• The task
In the patent record, which company is listed as the original assignee?

|Publication number||US7781910 B2|
|Application number||US 11/861,623|
|Publication date||Aug 24, 2010|
|Filing date||Sep 26, 2007|
|Priority date||Jul 20, 2006|
|Also published as||CN101490632A, CN101490632B, CN102156461A, EP2044496A2, EP2044496B1, US7294026, US20080019072, US20110106276, WO2008011498A2, WO2008011498A3|
|Publication number||11861623, 861623, US 7781910 B2, US 7781910B2, US-B2-7781910, US7781910 B2, US7781910B2|
|Inventors||Mark J. Donnell, Paul M. Herbst, Timothy M. Nitsch, Robert E. Fransen|
|Original Assignee||Panduit Corp.|
|Export Citation||BiBTeX, EndNote, RefMan|
|Patent Citations (16), Non-Patent Citations (8), Referenced by (9), Classifications (15), Legal Events (2)|
|External Links: USPTO, USPTO Assignment, Espacenet|
This application is a divisional of U.S. application Ser. No. 11/458,931, filed Jul. 20, 2006, the subject matter of which is hereby incorporated herein by reference in its entirety.

• Data provided
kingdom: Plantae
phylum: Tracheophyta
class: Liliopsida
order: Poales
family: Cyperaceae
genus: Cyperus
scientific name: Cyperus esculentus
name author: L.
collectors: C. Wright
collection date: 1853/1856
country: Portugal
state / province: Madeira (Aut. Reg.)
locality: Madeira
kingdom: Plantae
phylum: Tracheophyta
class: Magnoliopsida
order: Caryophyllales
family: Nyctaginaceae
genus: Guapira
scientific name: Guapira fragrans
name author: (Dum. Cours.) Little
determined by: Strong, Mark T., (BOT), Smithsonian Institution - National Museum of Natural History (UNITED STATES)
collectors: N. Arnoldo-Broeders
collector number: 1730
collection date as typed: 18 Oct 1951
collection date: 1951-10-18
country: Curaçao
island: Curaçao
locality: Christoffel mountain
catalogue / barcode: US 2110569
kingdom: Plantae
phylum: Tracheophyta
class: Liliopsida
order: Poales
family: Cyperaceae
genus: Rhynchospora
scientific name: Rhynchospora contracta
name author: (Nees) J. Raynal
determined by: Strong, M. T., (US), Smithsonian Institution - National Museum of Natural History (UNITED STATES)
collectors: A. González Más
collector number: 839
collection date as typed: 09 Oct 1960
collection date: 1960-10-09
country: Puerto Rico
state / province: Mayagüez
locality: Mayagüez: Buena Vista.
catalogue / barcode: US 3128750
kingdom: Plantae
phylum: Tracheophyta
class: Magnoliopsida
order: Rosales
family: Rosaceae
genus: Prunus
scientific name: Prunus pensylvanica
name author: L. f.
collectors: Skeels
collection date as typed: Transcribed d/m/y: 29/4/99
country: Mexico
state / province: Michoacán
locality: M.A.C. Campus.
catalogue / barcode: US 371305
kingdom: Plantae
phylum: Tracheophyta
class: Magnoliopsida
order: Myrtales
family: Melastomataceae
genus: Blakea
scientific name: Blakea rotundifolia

• Answer to this task
Panduit Corp.